You are talking about multi-party system : my model on the parliementarian side is Germany. This country managed to make a real separation of power : an horizontal one between the federal State and the Lander, backed with a federal chamber which may be able to stop dictatorial intents and with a multi-party system where mps have some ground to defend if the party asks them to go too far.

Now, I don't deny that a communist party can end up looking like a rainbow coalition of different factions, but if you look at China, you see that a communist party can have of its ideology only the name. It is when it abandons the quest of ideological purity that things get better, and they seem to get better by going further away from the most extreme ideas. All "practical" debate end when someone believe his interlocutor is a traitor. If you believe *I* am anthitetical to democracy because of my beliefs, then in my opinion you are not a democrat. And yes, we are turning in round on this matter, so we would be better to drop it.

Siggon wrote:Since the start of this thread, 3 others PM'd me their email addresses so that I could give it to them. The post, immediately before your first post, ended with me telling someone how to get the essay.


Well, sorry if I didn't pay attention at the moment I tought I was answering to the original question. I might ask you for this essay, but maybe not right now.

Siggon wrote:Do I care whether you like that?


I cannot of course force you to care or to change your view, but I find the disdain you have toward liberals and conservatives troubling. We are mistaken beyond redemption, in your view, and this seems to stem from the idea that you possess the truth. At least this is what I can derive from the fact that you are willing (and find it in your best interest) to intimidate people to prevent them from speaking their minds. You could instead try to convince them that they are wrong and, if they don't listen to you, simply ignore them. I would be unable to do such a thing.

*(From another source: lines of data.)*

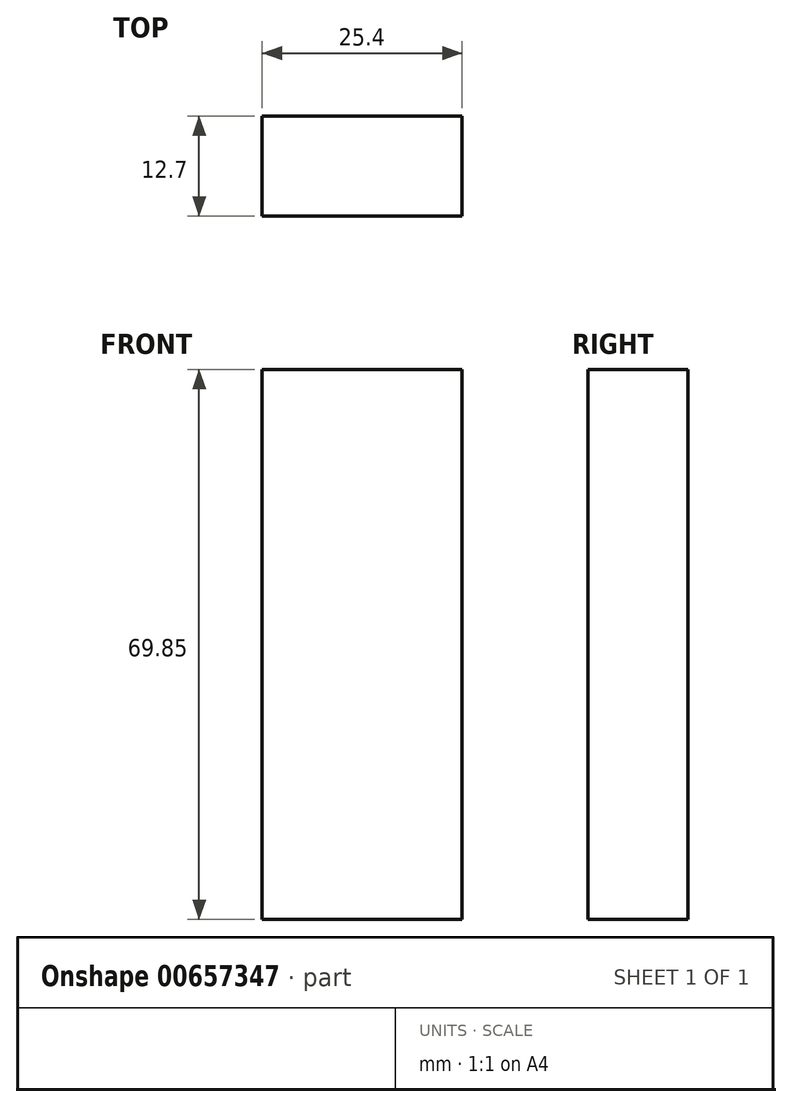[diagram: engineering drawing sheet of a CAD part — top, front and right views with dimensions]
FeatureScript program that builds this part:
annotation { "Feature Type Name" : "Feature", "Feature Type Description" : "" }
export const myFeature = defineFeature(function(context is Context, id is Id, definition is map)
    precondition{}
    {
        {
            var Q0;
            Q0=qCreatedBy(makeId("Top.planeOp"),FACE);
            var sketch = newSketch(context, id + "F0", { "sketchPlane" : qUnion([Q0])});
            skLineSegment(sketch, "E0.bottom", {"start": v(0, 0) * mm, "end": v(-76.2, 0) * mm});
            skLineSegment(sketch, "E0.top", {"start": v(0, 50.8) * mm, "end": v(-76.2, 50.8) * mm});
            skLineSegment(sketch, "E0.left", {"start": v(0, 0) * mm, "end": v(0, 50.8) * mm});
            skLineSegment(sketch, "E0.right", {"start": v(-76.2, 0) * mm, "end": v(-76.2, 50.8) * mm});
            skCircle(sketch, "E1", {"center": v(-50.8, 25.4) * mm, "radius": 19.05 * mm});
            skPoint(sketch, "E1.centerSnap0", {"position": v(-76.2, 25.4) * mm});
            skLineSegment(sketch, "E2.bottom", {"start": v(0, 50.8) * mm, "end": v(-25.4, 50.8) * mm});
            skLineSegment(sketch, "E2.top", {"start": v(0, 38.1) * mm, "end": v(-25.4, 38.1) * mm});
            skLineSegment(sketch, "E2.left", {"start": v(0, 50.8) * mm, "end": v(0, 38.1) * mm});
            skLineSegment(sketch, "E2.right", {"start": v(-25.4, 50.8) * mm, "end": v(-25.4, 38.1) * mm});
            skLineSegment(sketch, "E3.bottom", {"start": v(0, 0) * mm, "end": v(-25.4, 0) * mm});
            skLineSegment(sketch, "E3.top", {"start": v(0, 12.7) * mm, "end": v(-25.4, 12.7) * mm});
            skLineSegment(sketch, "E3.left", {"start": v(0, 0) * mm, "end": v(0, 12.7) * mm});
            skLineSegment(sketch, "E3.right", {"start": v(-25.4, 0) * mm, "end": v(-25.4, 12.7) * mm});
            skSolve(sketch);
        }
        {
            var Q0;
            Q0=makeQuery(id+"F0.imprint","IMPRINT",FACE,{"disambiguationData":[TD([[makeQuery(id+"F0.imprint","IMPRINT",EDGE,{"derivedFrom":sQuery(id+"F0.wireOp",EDGE,"E0.bottom")}),-1.0]])]});
            extrude(context, id + "F1", {"entities" : qUnion([Q0]), "depth" : 69.85 * mm, "offsetDistance" : 25.4 * mm});
        }
    });
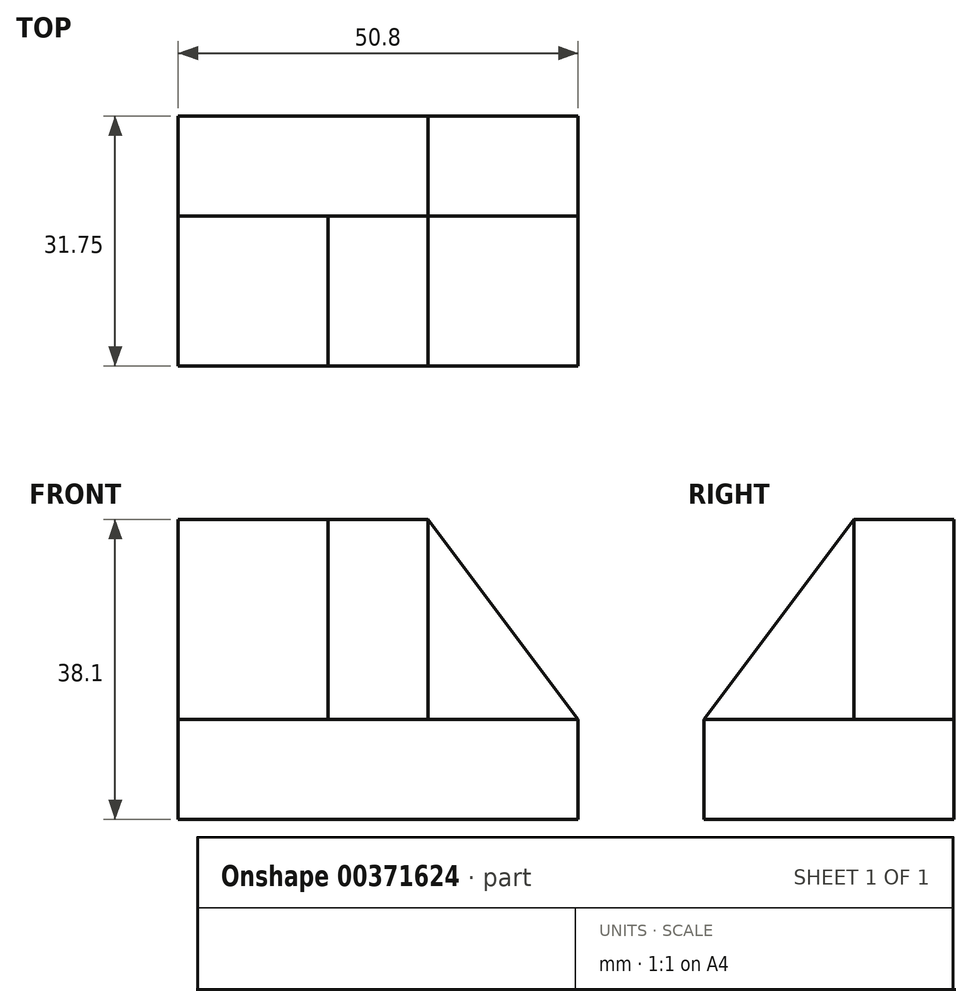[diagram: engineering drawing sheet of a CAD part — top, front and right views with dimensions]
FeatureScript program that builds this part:
annotation { "Feature Type Name" : "Feature", "Feature Type Description" : "" }
export const myFeature = defineFeature(function(context is Context, id is Id, definition is map)
    precondition{}
    {
        {
            var Q0;
            Q0=qCreatedBy(makeId("Front.planeOp"),FACE);
            var sketch = newSketch(context, id + "F0", { "sketchPlane" : qUnion([Q0])});
            skLineSegment(sketch, "E0", {"start": v(50.8, 0) * mm, "end": v(50.8, 38.1) * mm});
            skLineSegment(sketch, "E1", {"start": v(50.8, 38.1) * mm, "end": v(0, 38.1) * mm});
            skLineSegment(sketch, "E2", {"start": v(0, 38.1) * mm, "end": v(0, 0) * mm});
            skLineSegment(sketch, "E3", {"start": v(0, 0) * mm, "end": v(50.8, 0) * mm});
            skSolve(sketch);
        }
        {
            var Q0;
            Q0=makeQuery(id+"F0.imprint","IMPRINT",FACE,{"disambiguationData":[TD([[makeQuery(id+"F0.imprint","IMPRINT",EDGE,{"derivedFrom":sQuery(id+"F0.wireOp",EDGE,"E0")}),1.0]])]});
            extrude(context, id + "F1", {"entities" : qUnion([Q0]), "depth" : 31.75 * mm});
        }
        {
            var Q0;
            Q0=makeQuery(id+"F1.opExtrude","CAP_FACE",FACE,{"disambiguationData":[OSD([sQuery(id+"F0.wireOp",EDGE,"E0"),sQuery(id+"F0.wireOp",EDGE,"E1"),sQuery(id+"F0.wireOp",EDGE,"E2"),sQuery(id+"F0.wireOp",EDGE,"E3")])],"isStart":false});
            var sketch = newSketch(context, id + "F2", { "sketchPlane" : qUnion([Q0])});
            skLineSegment(sketch, "E4", {"start": v(31.75, 38.1) * mm, "end": v(50.8, 12.7) * mm});
            skSolve(sketch);
        }
        {
            var Q0;
            {var subQ0=sQuery(id+"F2.wireOp",EDGE,"E4");Q0=makeQuery(id+"F2.imprint","IMPRINT",FACE,{"disambiguationData":[TD([[makeQuery(id+"F2.imprint","IMPRINT",EDGE,{"derivedFrom":subQ0}),1.0]])]});}
            extrude(context, id + "F3", {"entities" : qUnion([Q0]), "operationType" : NewBodyOperationType.REMOVE, "oppositeDirection" : true, "depth" : 31.75 * mm});
        }
        {
            var Q0;
            Q0=makeQuery(id+"F1.opExtrude","CAP_FACE",FACE,{"disambiguationData":[OSD([sQuery(id+"F0.wireOp",EDGE,"E0"),sQuery(id+"F0.wireOp",EDGE,"E1"),sQuery(id+"F0.wireOp",EDGE,"E2"),sQuery(id+"F0.wireOp",EDGE,"E3")])],"isStart":false});
            var sketch = newSketch(context, id + "F4", { "sketchPlane" : qUnion([Q0])});
            skLineSegment(sketch, "E5", {"start": v(19.05, 38.1) * mm, "end": v(0, 12.7) * mm});
            skSolve(sketch);
        }
        {
            var Q0;
            {var subQ0=sQuery(id+"F4.wireOp",EDGE,"E5");Q0=makeQuery(id+"F4.imprint","IMPRINT",FACE,{"disambiguationData":[TD([[makeQuery(id+"F4.imprint","IMPRINT",EDGE,{"derivedFrom":subQ0}),-1.0]])]});}
            extrude(context, id + "F5", {"entities" : qUnion([Q0]), "operationType" : NewBodyOperationType.REMOVE, "oppositeDirection" : true, "depth" : 31.75 * mm});
        }
        {
            var Q0;
            Q0=makeQuery(id+"F1.opExtrude","CAP_FACE",FACE,{"disambiguationData":[OSD([sQuery(id+"F0.wireOp",EDGE,"E0"),sQuery(id+"F0.wireOp",EDGE,"E1"),sQuery(id+"F0.wireOp",EDGE,"E2"),sQuery(id+"F0.wireOp",EDGE,"E3")])],"isStart":false});
            var sketch = newSketch(context, id + "F6", { "sketchPlane" : qUnion([Q0])});
            skLineSegment(sketch, "E6", {"start": v(50.8, 12.7) * mm, "end": v(31.75, 12.7) * mm});
            skLineSegment(sketch, "E7", {"start": v(31.75, 12.7) * mm, "end": v(31.75, 38.1) * mm});
            skSolve(sketch);
        }
        {
            var Q0;
            Q0 = qSketchRegion(id + "F6", true);
            var Q1;
            Q1=makeQuery(id+"F6.imprint","IMPRINT",FACE,{"disambiguationData":[TD([[makeQuery(id+"F6.imprint","IMPRINT",EDGE,{"derivedFrom":sQuery(id+"F6.wireOp",EDGE,"E6")}),-1.0]])]});
            extrude(context, id + "F7", {"entities" : qUnion([Q0, Q1]), "operationType" : NewBodyOperationType.REMOVE, "oppositeDirection" : true, "depth" : 19.05 * mm});
        }
        {
            var Q0;
            Q0=makeQuery(id+"F1.opExtrude","CAP_FACE",FACE,{"disambiguationData":[OSD([sQuery(id+"F0.wireOp",EDGE,"E0"),sQuery(id+"F0.wireOp",EDGE,"E1"),sQuery(id+"F0.wireOp",EDGE,"E2"),sQuery(id+"F0.wireOp",EDGE,"E3")])],"isStart":false});
            var sketch = newSketch(context, id + "F8", { "sketchPlane" : qUnion([Q0])});
            skLineSegment(sketch, "E8", {"start": v(0, 12.7) * mm, "end": v(19.05, 12.7) * mm});
            skLineSegment(sketch, "E9", {"start": v(19.05, 12.7) * mm, "end": v(19.05, 38.1) * mm});
            skSolve(sketch);
        }
        {
            var Q0;
            Q0=makeQuery(id+"F8.imprint","IMPRINT",FACE,{"disambiguationData":[TD([[makeQuery(id+"F8.imprint","IMPRINT",EDGE,{"derivedFrom":sQuery(id+"F8.wireOp",EDGE,"E8")}),1.0]])]});
            extrude(context, id + "F9", {"entities" : qUnion([Q0]), "operationType" : NewBodyOperationType.REMOVE, "oppositeDirection" : true, "depth" : 19.05 * mm});
        }
        {
            var Q0;
            Q0=makeQuery(id+"F1.opExtrude","CAP_FACE",FACE,{"disambiguationData":[OSD([sQuery(id+"F0.wireOp",EDGE,"E0"),sQuery(id+"F0.wireOp",EDGE,"E1"),sQuery(id+"F0.wireOp",EDGE,"E2"),sQuery(id+"F0.wireOp",EDGE,"E3")])],"isStart":true});
            var sketch = newSketch(context, id + "F10", { "sketchPlane" : qUnion([Q0])});
            skLineSegment(sketch, "E10", {"start": v(-19.05, 38.1) * mm, "end": v(0, 38.1) * mm});
            skLineSegment(sketch, "E11", {"start": v(0, 38.1) * mm, "end": v(0, 12.7) * mm});
            skSolve(sketch);
        }
        {
            var Q0;
            Q0 = qSketchRegion(id + "F10", true);
            var Q1;
            Q1=makeQuery(id+"F10.imprint","IMPRINT",FACE,{"disambiguationData":[TD([[makeQuery(id+"F10.imprint","IMPRINT",EDGE,{"derivedFrom":sQuery(id+"F10.wireOp",EDGE,"E10")}),-1.0]])]});
            extrude(context, id + "F11", {"entities" : qUnion([Q0, Q1]), "operationType" : NewBodyOperationType.ADD, "oppositeDirection" : true, "depth" : 12.7 * mm});
        }
        {
            var Q0;
            Q0=makeQuery(id+"F9.boolean.opBoolean","COPY",FACE,{"derivedFrom":makeQuery(id+"F9.opExtrude","SWEPT_FACE",FACE,{"disambiguationData":[OSD([sQuery(id+"F8.wireOp",EDGE,"E9")])]})});
            var sketch = newSketch(context, id + "F12", { "sketchPlane" : qUnion([Q0])});
            skLineSegment(sketch, "E12", {"start": v(12.7, 38.1) * mm, "end": v(31.75, 12.7) * mm});
            skSolve(sketch);
        }
        {
            var Q0;
            Q0 = qSketchRegion(id + "F12", true);
            var Q1;
            Q1=makeQuery(id+"F12.imprint","IMPRINT",FACE,{"disambiguationData":[TD([[makeQuery(id+"F12.imprint","IMPRINT",EDGE,{"derivedFrom":sQuery(id+"F12.wireOp",EDGE,"E12")}),1.0]])]});
            extrude(context, id + "F13", {"entities" : qUnion([Q0, Q1]), "operationType" : NewBodyOperationType.REMOVE, "oppositeDirection" : true, "depth" : 12.7 * mm});
        }
    });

Siggon wrote:I believe in worker ownership, not state ownership where workers get paid for working for the state. There will be income disparity, but not as bad as people getting 10 times the income of others, or where someone's future is more affected by things that happened before their birth than the things that they choose to do while they are alive.


That's great! So you are for cooperatives? They can already exist in the capitalist system and they are growing (at least in Canada.) Maybe one day this model will supplant the company one, altought company have some advantage for them (stability and simplicity, for example). But I still wish to see them flourish.

Siggon wrote:Class collaboration is an idea that was advocated by Hitler and Peron. Marxists believe in class struggle, not class collaboration. I do not pretend to support class collaboration. Marxists openly support dictatorship of the proletariat. Marxists still believe in a Socialist state with a ruling class, just that the proletariat would be the ruling class. It's no secret.


I do not believe in class struggle. This is a civil war scenario while the society has other means to resolve crisis. If there is a civil war in a country, then the power in place failed to govern correctly in the mind of many of its civilians.

But you missed my point, by talking about class struggle. I was saying that, as you think liberals do, you put one part of humanity against another part and believe something good would come of that. However, liberal or conservative ideas, and thus political conflicts can come from a diverse society as you are probably envisioning your vibrant communist society.